Le cumul LMNP et auto-entrepreneur est possible. Les deux statuts sont indépendants avec des numéros SIRET distincts. Les revenus meublés ne peuvent pas être déclarés via l'auto-entreprise.
Oui, il est possible de cumuler le statut LMNP avec une activité d'auto-entrepreneur (micro-entrepreneur). Les deux statuts sont indépendants : le LMNP est un régime fiscal pour la location meublée, tandis que l'auto-entreprise concerne une activité commerciale, artisanale ou libérale. Ils coexistent sans problème.

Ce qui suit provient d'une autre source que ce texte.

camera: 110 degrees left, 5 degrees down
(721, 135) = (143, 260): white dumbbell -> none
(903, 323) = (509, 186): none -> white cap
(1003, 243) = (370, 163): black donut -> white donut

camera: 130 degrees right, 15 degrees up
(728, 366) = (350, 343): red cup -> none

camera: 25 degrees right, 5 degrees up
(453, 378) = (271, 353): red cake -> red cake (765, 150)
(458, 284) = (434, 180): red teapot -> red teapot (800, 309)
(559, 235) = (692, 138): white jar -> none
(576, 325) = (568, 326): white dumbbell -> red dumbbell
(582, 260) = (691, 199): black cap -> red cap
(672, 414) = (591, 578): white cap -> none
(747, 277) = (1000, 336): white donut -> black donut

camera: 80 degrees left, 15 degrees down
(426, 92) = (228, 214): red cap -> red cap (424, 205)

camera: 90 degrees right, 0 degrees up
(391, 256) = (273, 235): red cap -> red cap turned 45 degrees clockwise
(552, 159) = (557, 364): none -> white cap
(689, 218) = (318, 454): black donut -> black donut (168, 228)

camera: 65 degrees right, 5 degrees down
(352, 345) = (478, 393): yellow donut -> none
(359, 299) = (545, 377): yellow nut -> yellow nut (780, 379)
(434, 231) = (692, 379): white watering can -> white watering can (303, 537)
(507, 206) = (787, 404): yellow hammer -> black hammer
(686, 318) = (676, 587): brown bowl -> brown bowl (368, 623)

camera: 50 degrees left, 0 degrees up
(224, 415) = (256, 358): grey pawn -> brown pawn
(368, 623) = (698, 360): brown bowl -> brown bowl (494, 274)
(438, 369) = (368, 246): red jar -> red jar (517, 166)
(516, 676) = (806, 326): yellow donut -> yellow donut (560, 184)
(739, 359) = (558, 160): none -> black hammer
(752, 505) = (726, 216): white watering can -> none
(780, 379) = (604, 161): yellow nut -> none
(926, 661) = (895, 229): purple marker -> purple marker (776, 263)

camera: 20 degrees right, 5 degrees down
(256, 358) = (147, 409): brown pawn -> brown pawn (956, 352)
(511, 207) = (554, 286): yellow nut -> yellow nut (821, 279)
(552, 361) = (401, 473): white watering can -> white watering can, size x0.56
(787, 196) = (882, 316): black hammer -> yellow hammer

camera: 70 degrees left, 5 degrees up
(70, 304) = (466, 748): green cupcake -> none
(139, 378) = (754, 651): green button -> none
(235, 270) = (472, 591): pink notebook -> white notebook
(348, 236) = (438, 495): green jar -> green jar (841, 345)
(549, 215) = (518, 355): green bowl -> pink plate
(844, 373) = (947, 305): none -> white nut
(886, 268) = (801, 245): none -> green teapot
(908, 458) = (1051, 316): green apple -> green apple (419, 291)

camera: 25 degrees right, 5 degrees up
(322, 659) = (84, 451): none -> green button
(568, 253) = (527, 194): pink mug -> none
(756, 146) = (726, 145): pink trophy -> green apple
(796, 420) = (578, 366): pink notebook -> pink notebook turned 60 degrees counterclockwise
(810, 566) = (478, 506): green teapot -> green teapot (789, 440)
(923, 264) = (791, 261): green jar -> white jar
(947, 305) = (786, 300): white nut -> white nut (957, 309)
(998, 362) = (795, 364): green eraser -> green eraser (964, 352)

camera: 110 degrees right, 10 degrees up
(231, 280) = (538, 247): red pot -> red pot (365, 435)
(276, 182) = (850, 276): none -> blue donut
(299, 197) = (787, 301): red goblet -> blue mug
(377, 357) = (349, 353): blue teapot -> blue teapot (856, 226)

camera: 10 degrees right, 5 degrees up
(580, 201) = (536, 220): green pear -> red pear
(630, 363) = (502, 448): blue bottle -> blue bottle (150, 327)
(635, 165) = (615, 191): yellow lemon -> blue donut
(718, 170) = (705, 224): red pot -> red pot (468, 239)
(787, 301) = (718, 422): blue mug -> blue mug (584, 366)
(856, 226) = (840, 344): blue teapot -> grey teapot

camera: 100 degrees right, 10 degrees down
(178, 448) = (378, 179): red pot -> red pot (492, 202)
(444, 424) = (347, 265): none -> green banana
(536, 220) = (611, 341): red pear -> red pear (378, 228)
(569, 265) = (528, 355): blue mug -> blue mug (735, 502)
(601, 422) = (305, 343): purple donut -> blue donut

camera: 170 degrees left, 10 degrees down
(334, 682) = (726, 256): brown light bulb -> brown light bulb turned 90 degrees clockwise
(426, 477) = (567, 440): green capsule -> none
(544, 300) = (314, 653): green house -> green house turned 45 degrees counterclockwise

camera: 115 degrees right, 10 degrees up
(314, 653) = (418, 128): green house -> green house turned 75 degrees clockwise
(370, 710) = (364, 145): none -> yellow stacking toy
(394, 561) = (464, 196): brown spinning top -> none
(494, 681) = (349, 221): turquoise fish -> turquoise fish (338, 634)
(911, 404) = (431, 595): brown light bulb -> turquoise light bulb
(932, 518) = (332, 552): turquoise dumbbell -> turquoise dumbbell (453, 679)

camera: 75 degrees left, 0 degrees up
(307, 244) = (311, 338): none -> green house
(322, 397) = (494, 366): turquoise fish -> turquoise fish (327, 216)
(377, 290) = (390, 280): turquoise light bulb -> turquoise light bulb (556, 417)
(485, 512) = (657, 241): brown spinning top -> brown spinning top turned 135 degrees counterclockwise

Cependant, il y a un point d'attention important : tes revenus de location meublée ne peuvent PAS être déclarés via ton auto-entreprise. Le LMNP n'est pas une activité de micro-entreprise. Tu dois avoir deux inscriptions distinctes : ton numéro SIRET d'auto-entrepreneur pour ton activité principale, et un numéro SIRET dédié à ton activité de loueur en meublé (obtenu via le formulaire P0i).
Le cumul peut impacter ton passage éventuel en LMP. Si tes revenus de location meublée dépassent 23 000 € ET représentent plus de 50 % de l'ensemble de tes revenus professionnels (y compris ton chiffre d'affaires d'auto-entrepreneur), tu bascules en LMP. Le chiffre d'affaires de ton auto-entreprise est donc pris en compte dans le calcul du seuil de 50 %.
En termes de cotisations sociales, les deux activités sont traitées séparément. Tu paies tes cotisations micro-entrepreneur sur ton CA d'auto-entreprise et les prélèvements sociaux de 17,2 % sur ton bénéfice LMNP (tant que tu restes sous le seuil de 23 000 € de recettes meublées).
Toute personne physique majeure peut bénéficier du LMNP : salarié, retraité, fonctionnaire. Il suffit d'immatriculer son activité avec le formulaire P0i et d'obtenir un SIRET.
Le cumul LMNP et salaire est parfaitement légal. Le statut LMNP s'applique tant que tes recettes meublées sont inférieures à 23 000 €/an ou à 50 % de tes revenus globaux.
Le LMNP s'applique si tes recettes meublées sont inférieures à 23 000 €/an ou à 50 % de tes revenus. Au-delà, tu bascules en LMP avec des règles différentes sur les déficits, les plus-values et les cotisations.